Without a doubt, a fundamental understanding of the apparent movement of the sun over time is key to natural navigation. Our ancient ancestors understood this intimately with many henges aligning with the position of the sun at key points throughout the year.

Whilst most people intuitively understand that the sun moves across the sky on a daily basis, and that the days get longer or shorter depending on the time of year, few stop to consider the effect this has on the position of sunrise and sunset throughout the year.

Of course the sun isn’t really moving with respect to the Earth. This apparent movement is due to the rotation of the Earth (daily sunrise and set) and the relationship of the Earth’s axial tilt to the sun throughout the year (longer or shorter days).

Through the year, there are four major events that happen on or around the dates shown and are key in the apparent movement of the sun these being:

  • Spring equinox, March 20th
  • Summer solstice, June 21st
  • Autumnal equinox, September 22nd
  • And Winter solstice, December 21st

Exact dates each year need to be checked as adjustments, like those for a leap year, can change the date by a day or two. It’s also interesting to note that the true definition of these key events is actually a single point in time not the full day. For instance the summer solstice in 2020 was on 20th June at 22:43 in Ely UK.

These seasonal events are convenient points in the year to make observations.

Sunrise throughout the year
Sun as it rises at different times of the year.

The picture above is a composite showing the position of the sun as it rises at winter solstice (right-hand RH) image, equinox (middle) and summer solstice (left-hand LH). Each picture was taken from the same vantage point.

Notice that the LH image is closer to the centre than the RH image. This is due to a combination of increase in the height of the ground to the LH side of the image and also the block of woods obscuring sun rise above the true horizon. The image with the sun sitting nicely on the top of the trees was taken about 55 minutes after the advertised time of sunrise so the position of the sun is ~15 degrees past where it would be at true dawn. The sky is noticeably brighter than the other two images.

The little red dot I added to the image represents the position of the sun at sunrise to the horizon behind the trees. I positioned this using my compass to take a reading against a feature in the trees. This is far more representative of the sunrise point on the summer solstice.

Still I have learnt a lesson and I have found a new vantage point with a clear sweep so will capture images from that point for the forth coming year.

Yes, there were a few early mornings involved!

So does the sun rise in the east? Yes, it does on two days of the year, the equinoxes. At all other times of the year it is transitioning between the extremes shown at the two solstices. Exact numbers will vary, depending on your latitude, but for Cambridge UK where the above pictures were taken, sunrise on the summer equinox was at 48 degrees or just past North East whereas sunrise on the preceding winter solstice had been at 129 degrees or just before South East; a massive difference in sunrise position of 81 degrees!

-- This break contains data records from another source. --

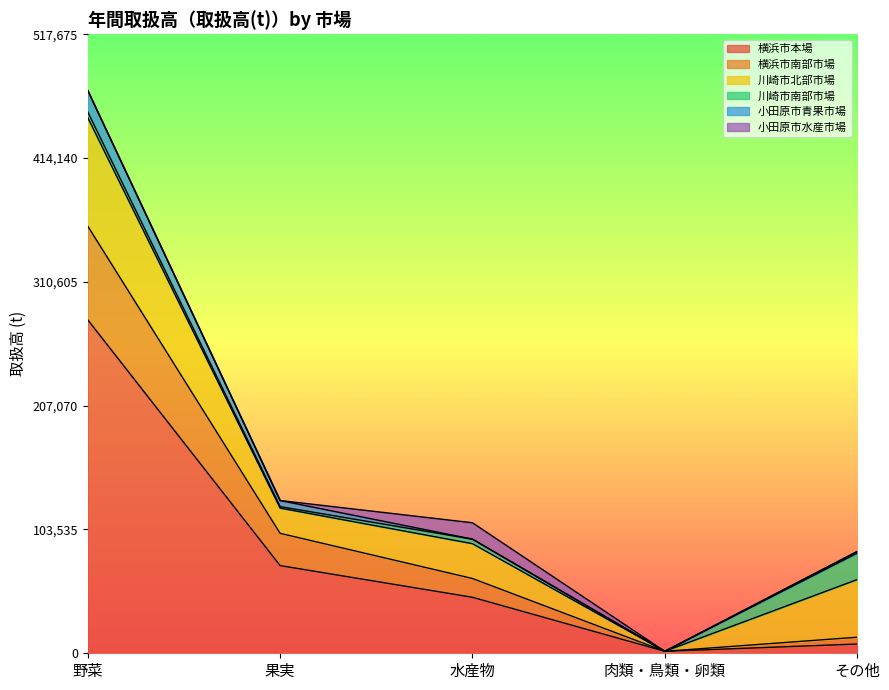

What is the sum of all 小田原市水産市場 values?

13695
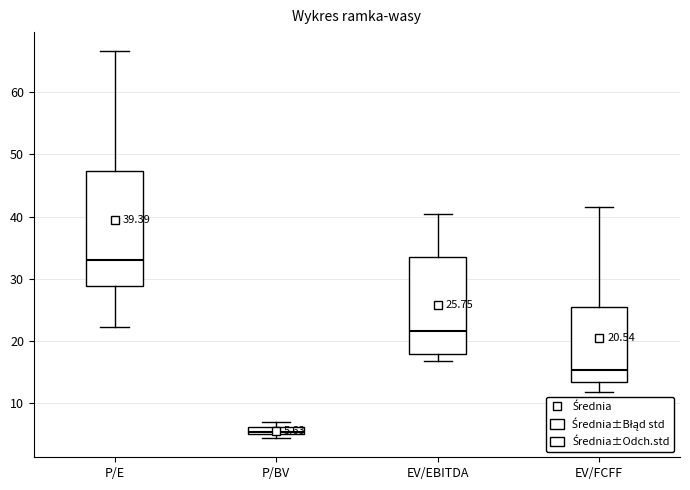

Which box has the lowest median line?

P/BV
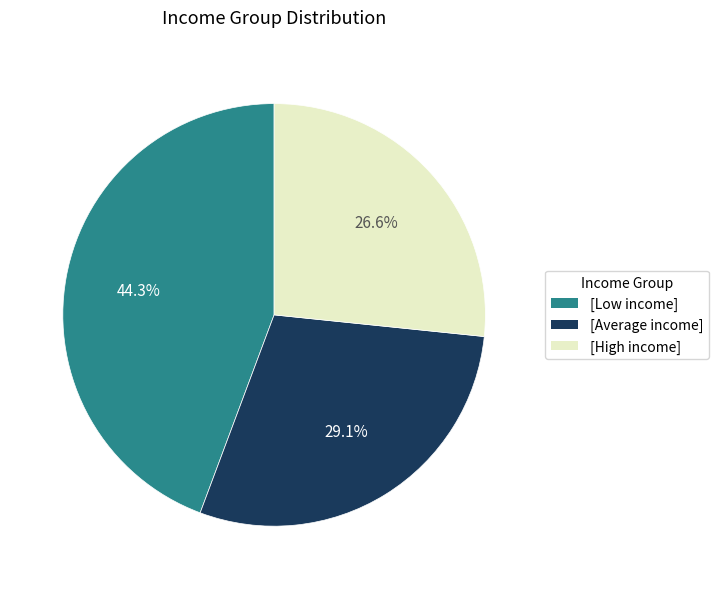

Is there a majority slice in this chart?

No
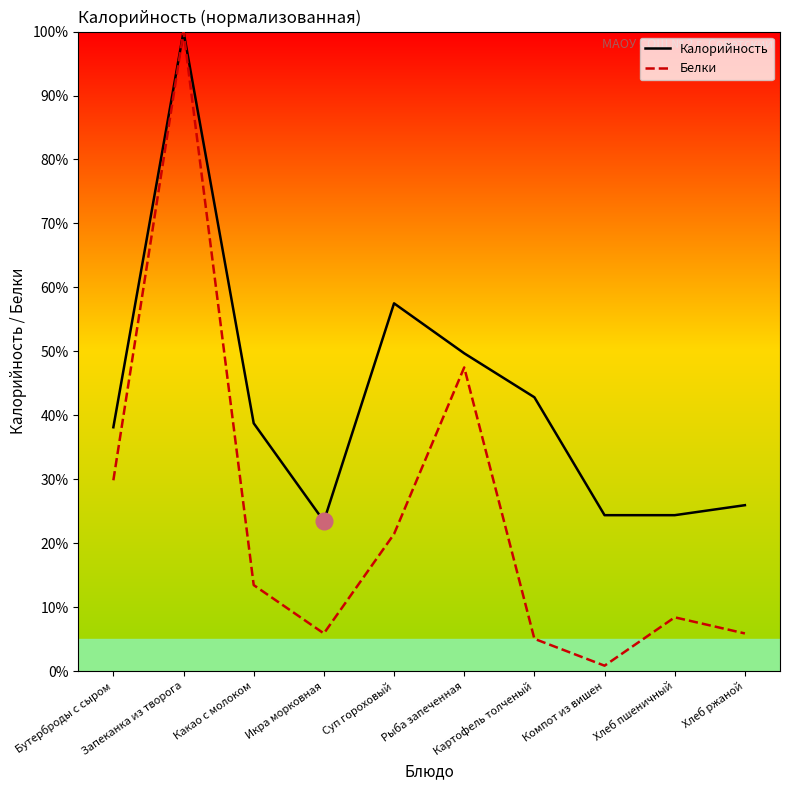

List the labels in order of Калорийность value, largest first.

Запеканка из творога, Суп гороховый, Рыба запеченная, Картофель толченый, Какао с молоком, Бутерброды с сыром, Хлеб ржаной, Компот из вишен, Хлеб пшеничный, Икра морковная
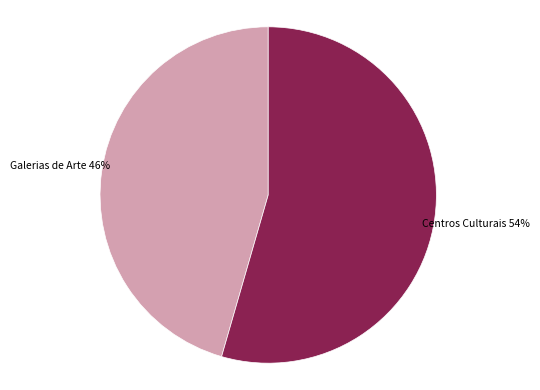

Between Centros Culturais and Galerias de Arte, which is larger?

Centros Culturais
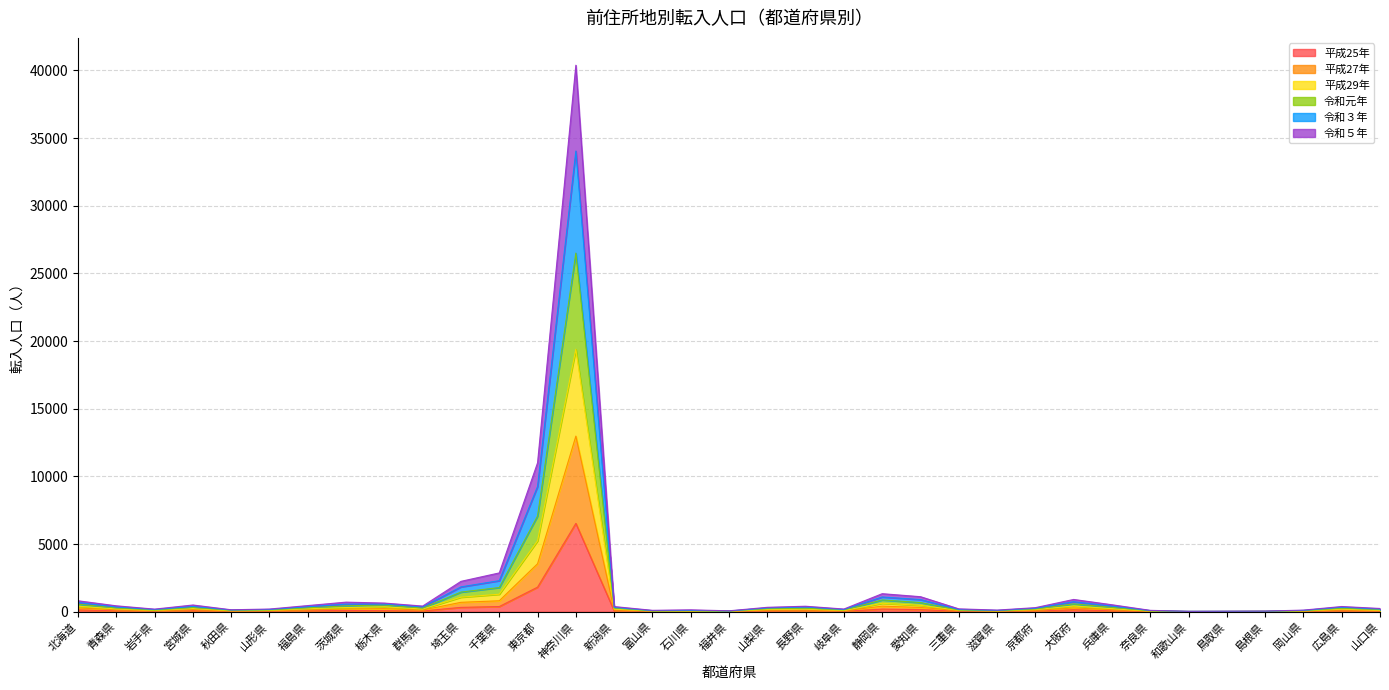

Which category has the highest value in the 平成25年 series?

神奈川県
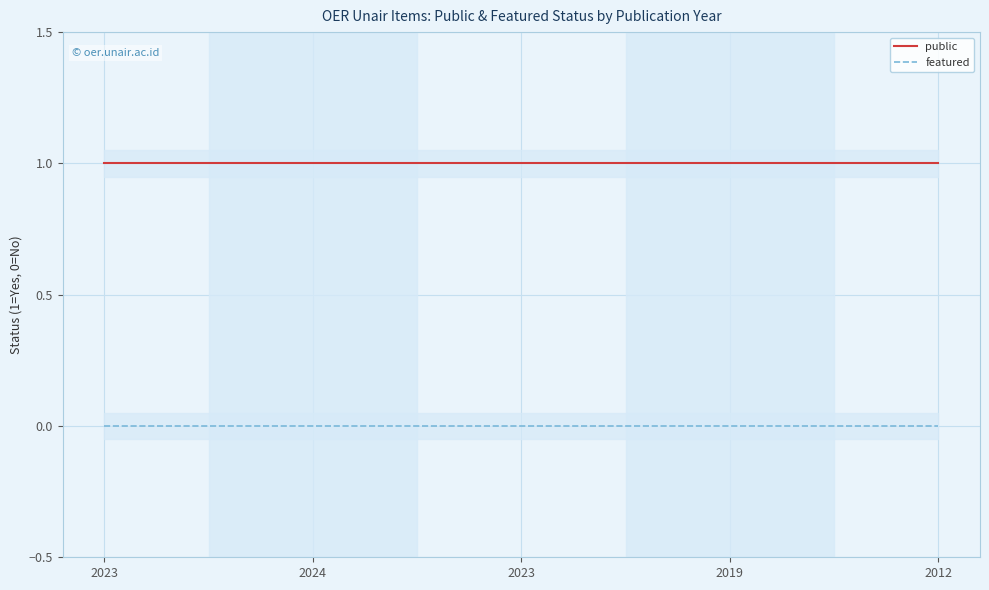

The public series shows 1 at 2019. True or false?

True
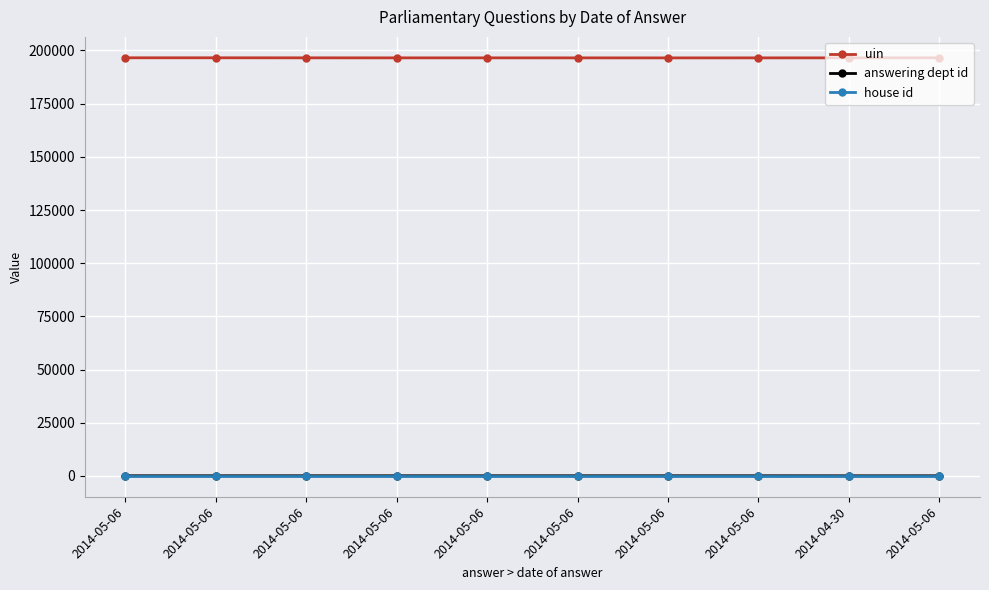

Reading right to left, list all the values displayed in this chart.

uin: 2014-05-06=196568	2014-04-30=196541	2014-05-06=196534	2014-05-06=196524	2014-05-06=196533	2014-05-06=196540	2014-05-06=196539	2014-05-06=196549	2014-05-06=196570	2014-05-06=196569
answering dept id: 2014-05-06=16	2014-04-30=10	2014-05-06=26	2014-05-06=26	2014-05-06=26	2014-05-06=26	2014-05-06=26	2014-05-06=26	2014-05-06=26	2014-05-06=26
house id: 2014-05-06=1	2014-04-30=1	2014-05-06=1	2014-05-06=1	2014-05-06=1	2014-05-06=1	2014-05-06=1	2014-05-06=1	2014-05-06=1	2014-05-06=1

Understanding the deviation of the position of sunrise throughout the year is another tool in the toolbox of understanding the natural features around us and how we can use these to help us find direction.

As we approach the winter solstice for 2020, why not start taking your own observations? Online resources such as have a plethora of data that helps explore the apparent movement of the heavens with respect to our position on the planet.